#### DOCUMENT SECTION

* * * *

TYROLIT Middle East FZE
BB07, Jebel Ali Free Zone
17842 DUBAI, United Arab Emirates
TYROLIT Middle East FZE
BB07, Jebel Ali Free Zone
17842 DUBAI, United Arab Emirates
1.1. These Terms and Conditions of Offering and Delivery shall apply to all deliveries of bonded and coated grinding, cutting-off, sawing and drilling tools and machines as well as other goods (hereinafter referred to as "products") effected by TYROLIT Middle East FZE (hereinafter referred to as "Tyrolit"). They shall also apply to deliveries effected as a result of contracts formed by electronic transaction.
1.2. By placing an order, the orderer expressly recognizes the validity of these Terms and Conditions of Offering and Delivery for all future contracts as well. At any rate, the orderer's terms and conditions of ordering and delivery are not binding upon Tyrolit, even if the order is based upon them and Tyrolit has not expressly objected to their contents. No performance on the part of Tyrolit shall be regarded as constituting consent to the orderer's terms and conditions. Tyrolit is not prepared to form the contract upon any but the present terms and conditions. The application of divergent terms and conditions requires an explicit written agreement. Should individual terms and conditions be modified in writing, all terms and conditions that have not been modified shall remain binding on both parties. Modifications shall only be valid with regard to the business transaction for which they were agreed. Verbal agreements shall be binding upon Tyrolit only if they have been confirmed in writing by Tyrolit.
2.1. The offers made by Tyrolit are subject to confirmation and to a 30-day limit. Orders placed by customers require an acceptance by written confirmation on the part of Tyrolit in order to become effective. Such confirmation of the order shall contain a comprehensive specification of all deliveries and services in connection with the order. Any further deliveries and services shall be charged separately. Particulars regarding measures and weights, illustrations and descriptions in printed matter, advertising material and other publications are not binding.
2.2. Unless otherwise agreed separately, deliveries under call orders shall be called within twelve months after confirmation of the order. If deliveries are not called within that time limit, Tyrolit shall have the right to bill the orderer for the remainder of the order.
2.3. Contracts based on orders without a prior offer made by Tyrolit will only be formed on the basis of these Terms and Conditions of Offering and Delivery and a written order confirmation issued by Tyrolit.
2.4. All drawings and technical documentation handed over by either of the business partners shall remain the property of such partner. The other partner is merely entitled to make copies of such documents for its own needs, but shall have no right to pass them on to third parties. Any rights of retention regarding such documents are excluded.
3.1. Tyrolit is entitled to make deliveries exceeding or falling short of the quantities ordered by 10% per order.
3.2. Tyrolit is entitled to make partial deliveries or advance deliveries and to submit separate invoices for such deliveries.

* * * *

#### ENTRIES PROVIDED
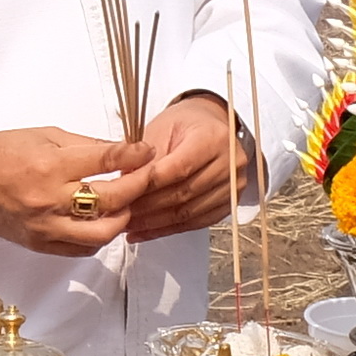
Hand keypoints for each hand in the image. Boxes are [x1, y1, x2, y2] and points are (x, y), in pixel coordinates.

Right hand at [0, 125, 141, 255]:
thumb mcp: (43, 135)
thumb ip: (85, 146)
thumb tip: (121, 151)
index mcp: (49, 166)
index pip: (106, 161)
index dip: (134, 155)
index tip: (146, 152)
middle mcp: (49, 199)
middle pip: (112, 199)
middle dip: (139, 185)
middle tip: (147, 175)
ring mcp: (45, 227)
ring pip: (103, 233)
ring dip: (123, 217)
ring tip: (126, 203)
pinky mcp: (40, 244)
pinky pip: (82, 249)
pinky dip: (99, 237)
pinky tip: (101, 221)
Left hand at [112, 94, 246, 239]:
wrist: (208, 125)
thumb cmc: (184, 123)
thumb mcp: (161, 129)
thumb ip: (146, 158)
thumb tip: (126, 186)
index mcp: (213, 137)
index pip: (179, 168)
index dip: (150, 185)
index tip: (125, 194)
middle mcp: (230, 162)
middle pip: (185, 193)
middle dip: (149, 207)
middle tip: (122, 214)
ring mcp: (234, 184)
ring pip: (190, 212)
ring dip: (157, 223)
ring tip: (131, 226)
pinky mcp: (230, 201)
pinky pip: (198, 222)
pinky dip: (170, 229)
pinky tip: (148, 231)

* * * *

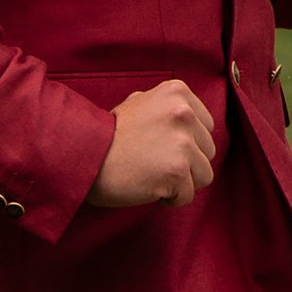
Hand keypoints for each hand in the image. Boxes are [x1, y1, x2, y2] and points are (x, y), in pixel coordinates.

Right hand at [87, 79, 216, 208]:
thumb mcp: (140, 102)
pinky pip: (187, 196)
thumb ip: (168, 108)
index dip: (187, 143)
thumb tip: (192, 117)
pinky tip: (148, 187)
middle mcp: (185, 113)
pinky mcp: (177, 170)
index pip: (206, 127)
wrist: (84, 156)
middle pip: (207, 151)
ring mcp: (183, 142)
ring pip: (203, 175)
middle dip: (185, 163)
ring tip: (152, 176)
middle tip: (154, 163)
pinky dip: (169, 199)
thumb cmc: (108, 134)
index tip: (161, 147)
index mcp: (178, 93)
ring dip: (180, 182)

* * * *

#### WORK INSTRUCTIONS
A – Under the Tyrolit delivery terms, by what percentage per order may Tyrolit's deliveries exceed or fall short of the quantities ordered?
B – Turn the paragraph of the Tyrolit delivery terms that begins "2.1. The offers made by Tyrolit" into a short list that keeps its main facts.
The entries are separate material and are not part of the Tyrolit delivery terms.

#### EXPECTED RESPONSES
A – By 10% per order.

B –
- Tyrolit's offers are subject to confirmation and to a 30-day limit.
- A customer's order takes effect only once Tyrolit accepts it by written confirmation.
- The confirmation fully specifies all deliveries and services for the order.
- Any further deliveries and services are charged separately.
- Measures, weights, illustrations and descriptions in printed matter, advertising and other publications are not binding.